At least 17 researchers from 12 agencies and universities will be leading various segments of a large project to develop more detailed information about wildland fires. This will be the second year of the study, titled Fire and Smoke Model Evaluation Experiment—A Plan for Integrated, Large Fire–Atmosphere Field Campaigns.
The goals include obtaining additional information about how fires burn so that new fire spread models can be developed and existing ones improved. They will also be collecting information about fire-emitted heat and emissions fluxes, near-source micrometeorology, plume properties, smoke dispersion, and atmospheric chemistry. Both wildfires and prescribed fires will be part of the study.
The expected outcomes from the FASMEE project include:
- Improved scientific knowledge of the physically coupled fuels–fire–smoke–chemistry system.
- Exportable methodologies for measuring fuels for fire spread, fuel consumption, and fire emissions models.
- New insights concerning the processes that drive the spatial organization of fire energy and emissions that defines the transition between fires and plumes that impact air quality.
- Improvement of existing operational fire and smoke models and the development of new, more advanced models based on the collection of an unprecedented dataset (fuels, fire, meteorological, smoke plume and chemistry).
Data collected from the ground:
- Instruments on towers upwind, in the burn unit, and downwind.
- LIDAR on vehicles.
- Automatic weather stations.
- Mobile labs.
Data collected above the ground:
- Multiple manned fixed wing aircraft.
- Drones, small and large.
- Geostationary satellite.
- Polar orbiting satellite.
One of the aircraft will be NASA’s *DC-8-60/70 which will be especially useful when collecting data over wildfires due to its ability to remain in the air for an extended amount of time with a range of more than 5,000 miles.
Measurements will be synchronized across time and space. This is especially critical for multi-temporal measurements of the fire and plume, for which failure will jeopardize the end-product usability. A key feature of the proposed field campaigns is that they will be designed up-front to be completely integrated with high-resolution mapping of fuels, fuel consumption, fire behavior, plume dynamics, and smoke measurements and temporally synched to provide context for related measurements (e.g., flaming fire front, heat release, and plume dynamics).
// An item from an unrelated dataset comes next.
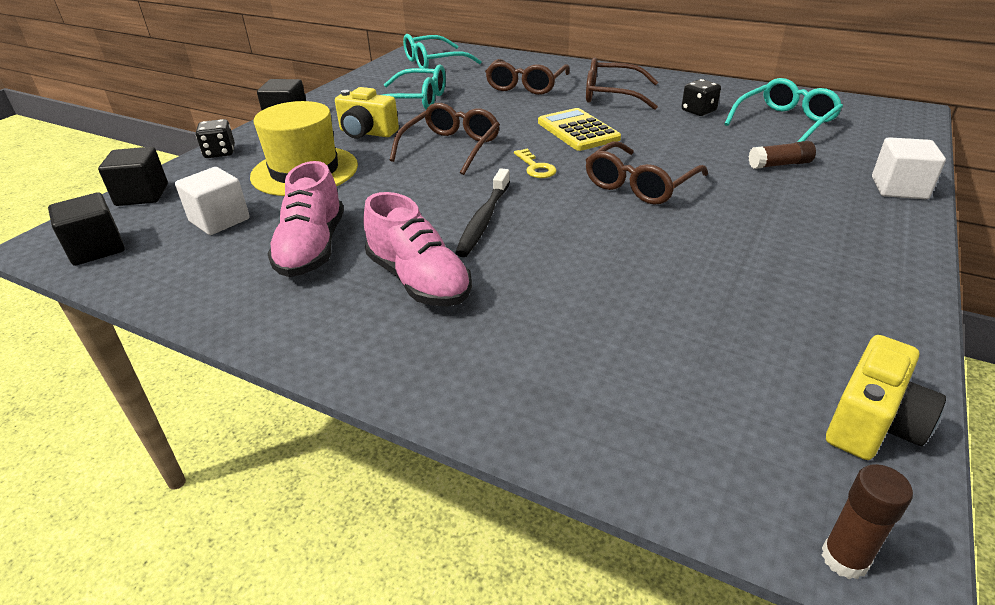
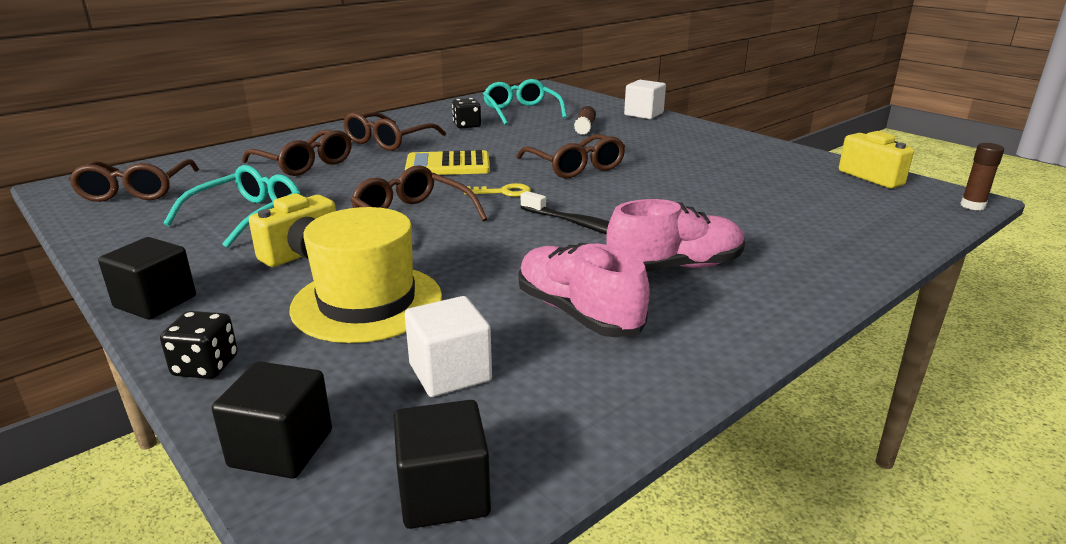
camera: 70 degrees left, 10 degrees down
pink shoe [267,161,344,277] -> pink shoe turned 150 degrees counterclockwise [518,243,650,337]
turquoise glasses [403,34,482,69] -> brown glasses [68,159,199,202]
Vegetation data at prescribed fires will be collected at each site before and after the burns. During the burns much of the work will be conducted from the ground, but multiple aircraft will also be used at the burn sites.
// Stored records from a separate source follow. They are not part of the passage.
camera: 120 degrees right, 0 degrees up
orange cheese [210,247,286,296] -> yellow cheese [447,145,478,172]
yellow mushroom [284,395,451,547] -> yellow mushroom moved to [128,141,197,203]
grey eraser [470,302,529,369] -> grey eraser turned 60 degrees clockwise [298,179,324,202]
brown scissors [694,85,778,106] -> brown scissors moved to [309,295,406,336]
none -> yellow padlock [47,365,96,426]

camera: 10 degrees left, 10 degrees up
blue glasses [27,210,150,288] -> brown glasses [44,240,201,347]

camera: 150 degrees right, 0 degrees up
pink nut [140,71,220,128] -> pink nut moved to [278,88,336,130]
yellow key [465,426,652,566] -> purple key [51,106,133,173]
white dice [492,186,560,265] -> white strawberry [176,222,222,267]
Prescribed fires will be studied at locations that have large projects planned:
- Fort Stewart in Georgia
- Department of Energy’s Savannah River Site in South Carolina
- Fishlake National Forest in Utah, and
- Kaibab National Forest in Arizona
More information about the Fire and Smoke Model Evaluation Experiment.
*Interesting historical note about the NASA DC-8-60/70 (N817NA) which was delivered in 1969 to Alitalia Airlines. It had an incident in 2000 (according to Wikimedia Commons) when it inadvertently flew through a diffuse volcanic ash cloud of the Mt. Hekla volcano during a flight from Edwards Air Force Base (Edwards, California) to Kiruna, Sweden. Although the ash plume was not visible to the flight crew, sensitive research experiments and instruments detected it. In-flight performance checks and post flight visual inspections revealed no damage to the airplane or engine first-stage fan blades; subsequent detailed examination of the engines revealed clogged turbine cooling air passages. The engines were removed and overhauled.